DATASET RECORDS
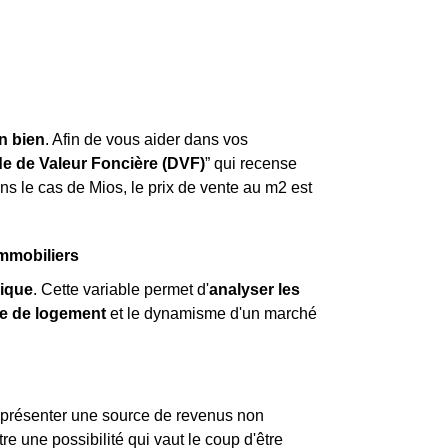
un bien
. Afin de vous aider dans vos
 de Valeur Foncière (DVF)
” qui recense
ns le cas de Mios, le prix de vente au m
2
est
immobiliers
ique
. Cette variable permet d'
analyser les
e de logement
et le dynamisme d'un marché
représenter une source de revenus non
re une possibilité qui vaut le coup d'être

WHAT NEEDS TO BE DONE
Where a picture appears, omit it, and otherwise retype the material exactly.

SOLUTION TO THIS TASK
un bien
. Afin de vous aider dans vos
 de Valeur Foncière (DVF)
” qui recense
ns le cas de Mios, le prix de vente au m
2
est
immobiliers
ique
. Cette variable permet d'
analyser les
e de logement
et le dynamisme d'un marché
représenter une source de revenus non
re une possibilité qui vaut le coup d'être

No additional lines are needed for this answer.